These, therefore, are the chief foes of sexual morality: the struggle for wealth (as exemplified in the domination of private capital) and the use of alcohol. Let us combat both in the name of ethics. “In hoc signo vincemus!


The following will, I hope, make my meaning still clearer.

In sexual ethics many diseases and abnormalities play, of course, a great part. First of all there are the venereal diseases, and particularly syphilis and gonorrhœa, which often destroy family happiness and endanger the offspring. It is too often forgotten that chronic gonorrhœa can poison marriage, and that decay of the spinal marrow (locomotor ataxia) and the so-called softening of the brain (progressive or general paralysis) are nothing else than a very late result of syphilis, appearing from ten to twenty years after infection.

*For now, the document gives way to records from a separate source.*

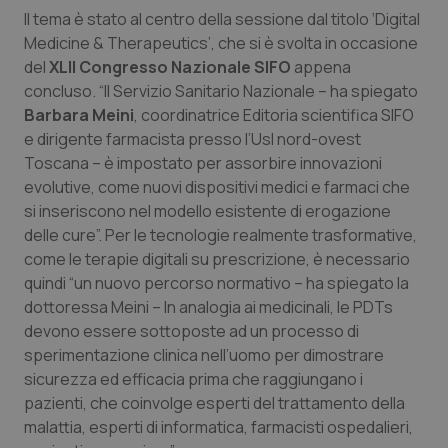
Il tema è stato al centro della sessione dal titolo ‘Digital
Piemonte
HIV
Medicine & Therapeutics’, che si è svolta in occasione
del
XLII Congresso Nazionale SIFO
appena
Provincia Autonoma di Bolzano
Infezioni & Febbre
concluso. “Il Servizio Sanitario Nazionale – ha spiegato
Barbara Meini
, coordinatrice Editoria scientifica SIFO
Provincia Autonoma di Trento
Ipertensione & Scompenso
e dirigente farmacista presso l’Usl nord-ovest
Toscana – è impostato per assorbire innovazioni
evolutive, come nuovi dispositivi medici e farmaci che
Puglia
Malattie rare
si inseriscono nel modello esistente di erogazione
delle cure”. Per le tecnologie realmente trasformative,
Sardegna
Malattia di Crohn & Rettocolite Ulcerosa
come le terapie digitali su prescrizione, è necessario
quindi “un nuovo percorso normativo – ha spiegato la
Sicilia
Neuroscienze & patologie neurodegenerative
dottoressa Meini – In analogia ai medicinali, le PDTs
devono essere sottoposte ad un processo di
Toscana
Obesità
sperimentazione clinica nell’uomo per dimostrare
sicurezza ed efficacia prima che raggiungano i
Umbria
Oftalmologia
pazienti, che coinvolge esperti del trattamento della
malattia, esperti di informatica, farmacisti ospedalieri,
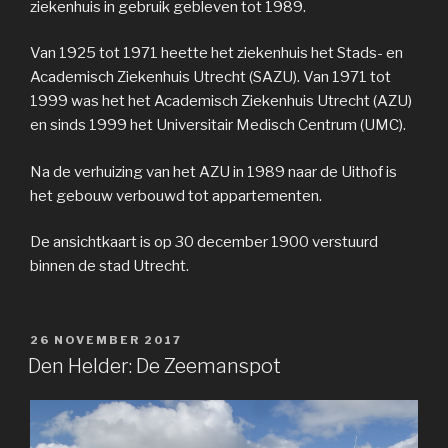
ziekenhuis in gebruik gebleven tot 1989.
Van 1925 tot 1971 heette het ziekenhuis het Stads- en
Academisch Ziekenhuis Utrecht (SAZU). Van 1971 tot
1999 was het het Academisch Ziekenhuis Utrecht (AZU)
en sinds 1999 het Universitair Medisch Centrum (UMC).
Na de verhuizing van het AZU in 1989 naar de Uithof is
het gebouw verbouwd tot appartementen.
De ansichtkaart is op 30 december 1900 verstuurd
binnen de stad Utrecht.
GEPLAATST
26 NOVEMBER 2017
OP
Den Helder: De Zeemanspot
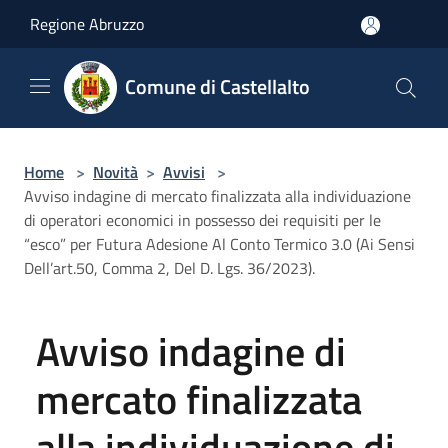
Salta al contenuto principale
Regione Abruzzo
Comune di Castellalto
Home
>
Novità
>
Avvisi
>
Avviso indagine di mercato finalizzata alla individuazione
di operatori economici in possesso dei requisiti per le
“esco” per Futura Adesione Al Conto Termico 3.0 (Ai Sensi
Dell’art.50, Comma 2, Del D. Lgs. 36/2023).
Avviso indagine di
mercato finalizzata
alla individuazione di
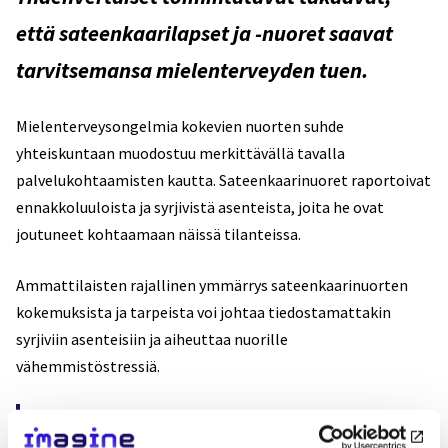
että sateenkaarilapset ja -nuoret saavat
tarvitsemansa mielenterveyden tuen.
Mielenterveysongelmia kokevien nuorten suhde
yhteiskuntaan muodostuu merkittävällä tavalla
palvelukohtaamisten kautta. Sateenkaarinuoret raportoivat
ennakkoluuloista ja syrjivistä asenteista, joita he ovat
joutuneet kohtaamaan näissä tilanteissa.
Ammattilaisten rajallinen ymmärrys sateenkaarinuorten
kokemuksista ja tarpeista voi johtaa tiedostamattakin
syrjiviin asenteisiin ja aiheuttaa nuorille
vähemmistöstressiä.
”Nuoria kohtaavat ammattilaiset tarvitsevat lisää koulutusta
kohtaamisiinsa sateenkaarinuorten kanssa. He tarvitsevat lisää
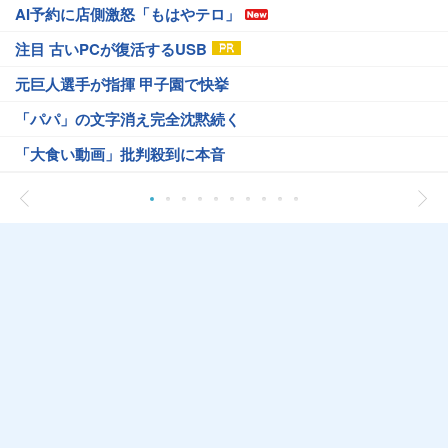
AI予約に店側激怒「もはやテロ」
注目 古いPCが復活するUSB
元巨人選手が指揮 甲子園で快挙
「パパ」の文字消え完全沈黙続く
「大食い動画」批判殺到に本音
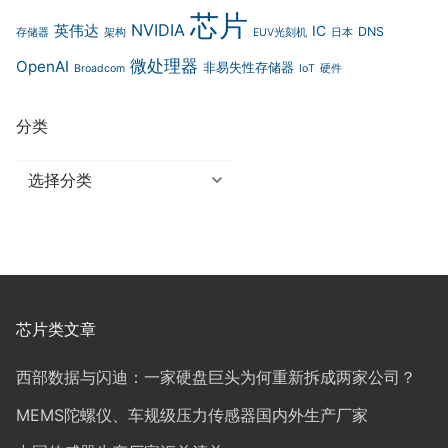
芯片
NVIDIA
英伟达
IC
DNS
存储器
架构
EUV光刻机
日本
微处理器
OpenAI
非易失性存储器
Broadcom
IoT
硬件
分类
分
类
芯片类文章
西部数据与闪迪：一家硬盘巨头为何重新拆成两家公司？
MEMS陀螺仪、车规级压力传感器国内外生产厂家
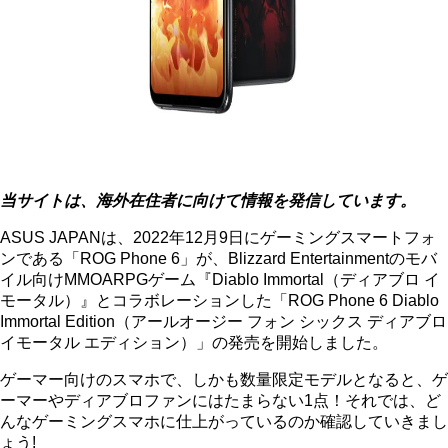
当サイトは、海外在住者に向けて情報を発信しています。
ASUS JAPANは、2022年12月9日にゲーミングスマートフォ
ンである「ROG Phone 6」が、Blizzard Entertainmentのモバ
イル向けMMOARPGゲーム『Diablo Immortal（ディアブロ イ
モータル）』とコラボレーションした「ROG Phone 6 Diablo
Immortal Edition（アールオージー フォン シックス ディアブロ
イモータル エディション）」の発売を開始しました。
ゲーマー向けのスマホで、しかも数量限定モデルとなると、ゲ
ーマーやディアブロファンにはたまらない1点！それでは、ど
んなゲーミングスマホに仕上がっているのか確認していきまし
ょう!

In a brief statistical discussion of the question, based upon medical information, I have shown that seventy-five per cent of venereal infections are acquired while in a state of alcoholic excitement. In the vast majority of these cases the infection is communicated by means of prostitution, which, as the result of the incredibly numerous and varied sex relationships of the women, serves simply as a vast manufactory of venereal diseases.

It is true that married women are often infected by their husbands or lovers, but this is only a result of the previous visits of the latter to houses of ill-fame. Hygiene and morals both suffer serious injury in this way. Any one who is infected, and nevertheless has sexual connection with a person not infected in the same way, commits a basely immoral act, if not a crime. This is done, however, daily, when the infection is concealed. Nay, more, the medical men who officially visit and examine prostitutes are well aware that they can at most only temporarily remedy a few of the worst symptoms, and that they are powerless to cure the disease itself. In spite of this such women are set at liberty once more to carry on their disastrous trade! And very few prostitutes ever completely escape venereal infection.

These are the fruits of paid “love,” maintained chiefly by the drinking habits of the present day. It is plain that the chief task of sexual ethics must be the cleansing of this Augean stable. There are, however, a host of other social evils of a similar kind, such as the seduction and exploitation of waitresses, women factory workers, and so forth. These abuses belong to the same domain and present the same opportunities of infection.


The various perversions of the sexual instinct constitute another prolific source of disaster. Most of these are hereditary, and therefore inborn. We will only briefly mention sadism (the combination of acts of cruelty and violence with sexual gratification), masochism (sexual gratification combined with the passive endurance of similar cruelty and violence), inverted sexual feeling (homosexuality), fetishism (sexual attraction for inanimate objects), exhibitionism, sodomy, etc.